• [What you should do]
Your job is to report every line of the entries that has "caso".

• [Page images and extracted text]
* * *

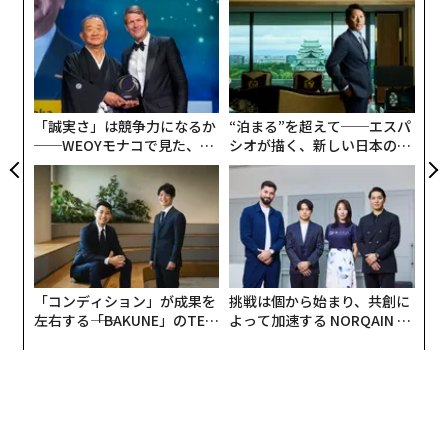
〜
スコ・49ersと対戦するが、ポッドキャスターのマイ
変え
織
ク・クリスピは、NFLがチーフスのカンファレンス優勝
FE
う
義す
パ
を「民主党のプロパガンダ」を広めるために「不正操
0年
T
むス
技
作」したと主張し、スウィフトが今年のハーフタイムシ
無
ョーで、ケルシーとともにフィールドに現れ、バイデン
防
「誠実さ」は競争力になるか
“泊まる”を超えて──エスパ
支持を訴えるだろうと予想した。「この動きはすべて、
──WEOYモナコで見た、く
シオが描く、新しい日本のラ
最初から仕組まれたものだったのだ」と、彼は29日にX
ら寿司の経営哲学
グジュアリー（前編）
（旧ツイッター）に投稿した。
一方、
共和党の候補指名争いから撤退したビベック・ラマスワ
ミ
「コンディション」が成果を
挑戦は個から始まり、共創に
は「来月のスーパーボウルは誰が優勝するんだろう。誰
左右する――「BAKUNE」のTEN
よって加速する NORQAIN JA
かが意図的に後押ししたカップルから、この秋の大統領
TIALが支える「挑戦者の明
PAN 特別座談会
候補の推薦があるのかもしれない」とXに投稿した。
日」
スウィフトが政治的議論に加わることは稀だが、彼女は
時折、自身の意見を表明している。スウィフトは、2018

* * *

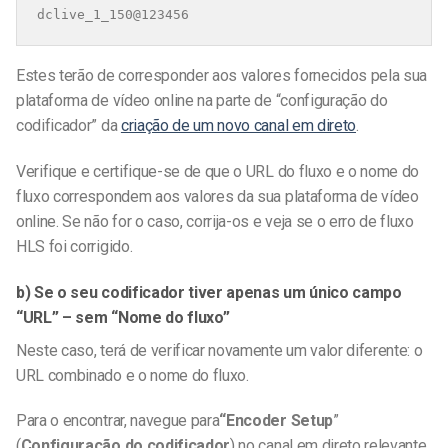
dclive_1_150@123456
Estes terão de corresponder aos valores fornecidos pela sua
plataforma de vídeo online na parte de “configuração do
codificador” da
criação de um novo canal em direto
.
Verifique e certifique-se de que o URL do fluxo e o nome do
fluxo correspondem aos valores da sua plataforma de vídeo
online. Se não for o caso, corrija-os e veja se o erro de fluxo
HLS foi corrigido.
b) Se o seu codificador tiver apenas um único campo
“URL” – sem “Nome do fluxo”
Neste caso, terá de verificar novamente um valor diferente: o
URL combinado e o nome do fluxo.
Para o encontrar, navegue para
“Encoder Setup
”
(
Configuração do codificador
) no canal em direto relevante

* * *

• [Response below]
online. Se não for o caso, corrija-os e veja se o erro de fluxo
Neste caso, terá de verificar novamente um valor diferente: o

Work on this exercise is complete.